I suppose I've corrupted my son, but he, like his twisted, cynical mother, couldn't help but imagine a sinister story lurking beneath all this suruban perfection. And, as we walked through the neighborhood, he began to spin a story of how, suddenly, residents of this perfect neighborhood wake up to find themselves cordoned off from the rest of the community, the rest of the world.
Quarantined!
The reason?
A zombie invasion. Zombies marching in the streets of the perfect neighborhood. Zombies popping up outside residents' living room window. Zombies, zombies, zombies. Vacant-eyed, shambling, deadly, trampling through the neatly trimmed shrub and flower beds.
No, my son hasn't seen The Stepford Wives (The 1975 Katherine Ross version, thank you very much), but there was something about his imagined scenario that reminded me of that film's illusion of suburban perfection masking an underlying lethality and robotic vacuity.
You never know.

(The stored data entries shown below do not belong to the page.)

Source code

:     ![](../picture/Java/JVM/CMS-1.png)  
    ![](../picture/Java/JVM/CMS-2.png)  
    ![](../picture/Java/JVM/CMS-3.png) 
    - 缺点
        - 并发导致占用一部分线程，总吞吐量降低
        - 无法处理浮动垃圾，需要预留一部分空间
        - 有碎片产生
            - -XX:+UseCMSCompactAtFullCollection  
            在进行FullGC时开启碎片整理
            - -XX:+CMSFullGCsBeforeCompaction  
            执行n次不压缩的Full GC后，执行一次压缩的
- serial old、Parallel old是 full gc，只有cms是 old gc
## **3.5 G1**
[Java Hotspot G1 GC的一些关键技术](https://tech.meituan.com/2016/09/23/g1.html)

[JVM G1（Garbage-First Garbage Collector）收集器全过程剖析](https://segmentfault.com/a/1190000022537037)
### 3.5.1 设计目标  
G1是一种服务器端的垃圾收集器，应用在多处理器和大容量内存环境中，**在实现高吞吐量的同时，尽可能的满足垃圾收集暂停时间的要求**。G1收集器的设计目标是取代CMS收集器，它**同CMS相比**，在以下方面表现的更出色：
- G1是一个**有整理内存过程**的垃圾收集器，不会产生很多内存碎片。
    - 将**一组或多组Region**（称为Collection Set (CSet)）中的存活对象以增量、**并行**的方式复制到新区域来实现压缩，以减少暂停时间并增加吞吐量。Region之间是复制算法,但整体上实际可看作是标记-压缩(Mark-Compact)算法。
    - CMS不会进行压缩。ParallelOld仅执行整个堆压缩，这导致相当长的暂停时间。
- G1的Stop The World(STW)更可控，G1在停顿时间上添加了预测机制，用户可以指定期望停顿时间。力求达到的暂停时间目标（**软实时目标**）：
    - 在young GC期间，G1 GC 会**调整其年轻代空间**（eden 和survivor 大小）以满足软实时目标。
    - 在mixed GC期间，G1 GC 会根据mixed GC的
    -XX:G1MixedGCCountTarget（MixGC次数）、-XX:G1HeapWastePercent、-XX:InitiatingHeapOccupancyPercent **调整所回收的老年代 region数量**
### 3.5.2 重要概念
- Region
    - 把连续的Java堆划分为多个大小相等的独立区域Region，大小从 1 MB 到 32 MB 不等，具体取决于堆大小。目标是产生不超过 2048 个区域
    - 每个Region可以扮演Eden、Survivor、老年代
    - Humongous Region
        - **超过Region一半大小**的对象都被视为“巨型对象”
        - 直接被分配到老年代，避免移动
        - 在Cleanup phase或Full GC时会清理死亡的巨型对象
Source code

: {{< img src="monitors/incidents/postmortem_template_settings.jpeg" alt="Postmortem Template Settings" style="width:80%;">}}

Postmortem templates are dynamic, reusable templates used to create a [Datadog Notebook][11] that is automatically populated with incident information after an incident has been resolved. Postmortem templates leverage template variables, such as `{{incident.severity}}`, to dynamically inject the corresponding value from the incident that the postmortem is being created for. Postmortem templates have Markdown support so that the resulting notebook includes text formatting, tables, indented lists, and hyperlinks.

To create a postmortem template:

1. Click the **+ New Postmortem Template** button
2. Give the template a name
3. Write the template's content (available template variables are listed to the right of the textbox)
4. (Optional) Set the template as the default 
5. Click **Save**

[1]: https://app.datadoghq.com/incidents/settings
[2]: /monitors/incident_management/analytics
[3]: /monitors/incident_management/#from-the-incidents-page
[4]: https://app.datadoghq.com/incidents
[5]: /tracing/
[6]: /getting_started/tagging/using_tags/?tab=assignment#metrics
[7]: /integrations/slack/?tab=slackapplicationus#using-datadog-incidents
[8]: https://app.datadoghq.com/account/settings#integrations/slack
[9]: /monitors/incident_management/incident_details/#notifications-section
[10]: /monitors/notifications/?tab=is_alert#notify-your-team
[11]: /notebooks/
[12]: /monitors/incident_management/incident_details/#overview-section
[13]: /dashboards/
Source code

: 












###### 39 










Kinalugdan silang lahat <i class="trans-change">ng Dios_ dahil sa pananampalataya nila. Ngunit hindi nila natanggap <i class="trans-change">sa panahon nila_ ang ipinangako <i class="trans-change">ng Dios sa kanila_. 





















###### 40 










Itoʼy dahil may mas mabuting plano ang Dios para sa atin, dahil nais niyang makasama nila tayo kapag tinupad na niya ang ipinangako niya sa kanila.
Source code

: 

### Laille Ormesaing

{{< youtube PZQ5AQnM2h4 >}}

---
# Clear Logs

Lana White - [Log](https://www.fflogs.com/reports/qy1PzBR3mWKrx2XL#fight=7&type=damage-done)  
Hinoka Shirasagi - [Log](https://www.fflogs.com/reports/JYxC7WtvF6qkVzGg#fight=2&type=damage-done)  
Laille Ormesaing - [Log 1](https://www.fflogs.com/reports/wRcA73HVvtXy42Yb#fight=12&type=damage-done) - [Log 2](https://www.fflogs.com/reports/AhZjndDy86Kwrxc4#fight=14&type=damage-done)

My son's idea for Zombies invading a Perfect Walnut Creek neighborhood could be coming to a movie theater or X-box game. Or he could make his video and post it on the award-winning website, Lostzombies.com, a community-generated documentary, which was created by three East Bay suburban guys.
1 comment:
your son sees distrubing things in nice neighborhoods, and you let him read Twilight books, which have obscene, sexual content. I feel sorry for your kid.